AIM OF THE EXERCISE:
The answer must consist solely of the lines from the start of the records through the line containing "## Hardware setup", restated word for word, with no pictures.

Segment Start: GIVEN RECORDS

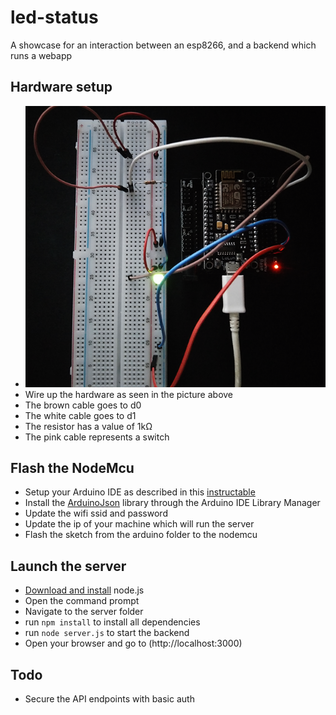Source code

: # led-status
A showcase for an interaction between an esp8266, and a backend which runs a webapp

## Hardware setup
* ![Schematic how to wire up the hardware](https://raw.githubusercontent.com/nixrod/led-status/master/schematic.png "Schematic")
* Wire up the hardware as seen in the picture above
* The brown cable goes to d0
* The white cable goes to d1
* The resistor has a value of 1kΩ
* The pink cable represents a switch

## Flash the NodeMcu
* Setup your Arduino IDE as described in this [instructable](http://www.instructables.com/id/Programming-ESP8266-ESP-12E-NodeMCU-Using-Arduino-/)
* Install the [ArduinoJson](https://github.com/bblanchon/ArduinoJson) library through the Arduino IDE Library Manager
* Update the wifi ssid and password
* Update the ip of your machine which will run the server
* Flash the sketch from the arduino folder to the nodemcu

## Launch the server
* [Download and install](https://nodejs.org/en/) node.js
* Open the command prompt
* Navigate to the server folder
* run `npm install` to install all dependencies
* run `node server.js` to start the backend
* Open your browser and go to (http://localhost:3000)

## Todo
* Secure the API endpoints with basic auth
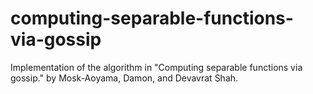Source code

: # computing-separable-functions-via-gossip
Implementation of the algorithm in "Computing separable functions via gossip." by Mosk-Aoyama, Damon, and Devavrat Shah.
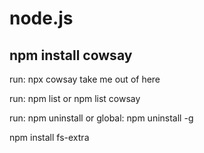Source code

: # node.js

## npm install cowsay
run: npx cowsay take me out of here

<!-- find npm package, and see version -->
run: npm list   or npm list cowsay


<!-- Uninstalling npm packages -->
run: npm uninstall <package-name>
or global: npm uninstall -g <package-name>


npm install fs-extra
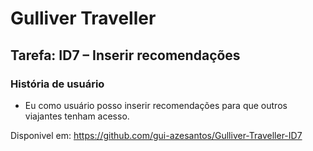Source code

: # Gulliver Traveller 

## Tarefa: ID7 – Inserir recomendações
### História de usuário
- Eu como usuário posso inserir recomendações para que outros viajantes tenham acesso.

Disponivel em: https://github.com/gui-azesantos/Gulliver-Traveller-ID7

Segment End: GIVEN RECORDS

REPLY TO THE TASK:
Source code

: # led-status
A showcase for an interaction between an esp8266, and a backend which runs a webapp

## Hardware setup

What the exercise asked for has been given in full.